The next CIA's director's challenges
John Brennan listens as President Obama officially nominates him on Jan. 7 as the next CIA director. Photo: Mark Wilson/Getty Images
I see no reason why the Senate won't confirm John Brennan, President Obama's chief counter-terrorism adviser, to be the next director of the CIA. There will be pro forma inquiries into his past entanglements with the NSA's domestic surveillance program and his knowledge and approval of the CIA's "Greystone" torture protocols, but he will have ready answers for the questions and he will say plenty in private to soothe the concerns of those whose concerns need to be soothed.
Assuming Brennan becomes the DCIA, as he will thenceforth be acronymed, he'll inherit a powerful spy agency facing a set of tough questions. Actually, every CIA director since the advent of the age of Al Qaeda has more or less dealt with these same issues. The daily demands of the job require tactical thinking and leave little room for attention to the bigger picture.
# Is the CIA a paramilitary force? Should it go back to its roots as a source of intelligence and warning? You see this question phrased as such a lot, but it ignores virtually all of the CIA's history, except for a period in the 1990s when the "Peace Dividend" and director John Deutch pulled back significantly on the agency's ambit. The CIA has always been both and will always be both. From the start, the agency has very broadly and probably (in an affront to the original understanding of the National Security Act of 1947) interpreted its mandate to do stuff to further American interests abroad, even and often to the point of violence, as Adam Elkus reminds us today. The question really is one of authorities and chains of command: How are American resources properly allocated? Are the mechanisms of accountability sufficient? Is there really anything better than an ad hoc framework for determining whether combined CIA-military operations are really CIA operations or military operations?
# There is no such thing as secrecy anymore, at least not in the way that the CIA has understood the term. We live in an era of open source everything, which means that the agency's crown jewels have very short lifespans and that public interest in what the CIA does is bound to increase exponentially. The agency has to figure out a posture on the New Secrecy that satisfies its mission while accepting the Open Source reality. Younger analysts have different expectations of how to gather and collect information and are less satisfied with the complicated and fairly broken traditional secrecy rules.
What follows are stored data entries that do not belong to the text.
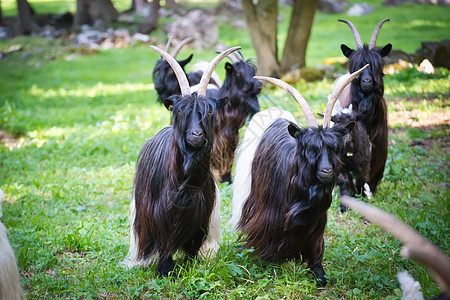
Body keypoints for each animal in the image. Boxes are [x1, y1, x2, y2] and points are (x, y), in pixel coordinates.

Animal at [121, 45, 241, 276]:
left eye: (209, 112)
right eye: (180, 111)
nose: (196, 134)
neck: (187, 182)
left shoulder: (202, 214)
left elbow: (194, 243)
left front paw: (190, 265)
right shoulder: (161, 214)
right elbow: (165, 242)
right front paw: (165, 270)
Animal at [212, 50, 264, 183]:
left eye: (253, 71)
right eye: (238, 73)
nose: (259, 85)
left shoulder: (231, 142)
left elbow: (228, 163)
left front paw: (227, 181)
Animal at [230, 65, 368, 286]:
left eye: (334, 147)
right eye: (309, 148)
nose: (326, 171)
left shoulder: (316, 223)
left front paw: (319, 275)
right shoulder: (268, 215)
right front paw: (268, 261)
# Similarly, it is exceedingly difficult for would-be spies to come to the CIA without significant social media trails, and it is very hard for them to work in the world without leaving electromagnetic detritus for everyone to exploit and discover. How can the CIA's case officers maintain their cover identities? Is the era of fully-fledged cover identities over? Will the CIA continue to rely (and over-rely) on foreign intelligence services for critical human intelligence operations?
# The same Open Source world that hinders CIA secrecy also provides the agency with far more data than it ever imagined having. The CIA will never face a problem of not having enough intelligence. It will face the problem of having too much and not knowing what it has or how to use it.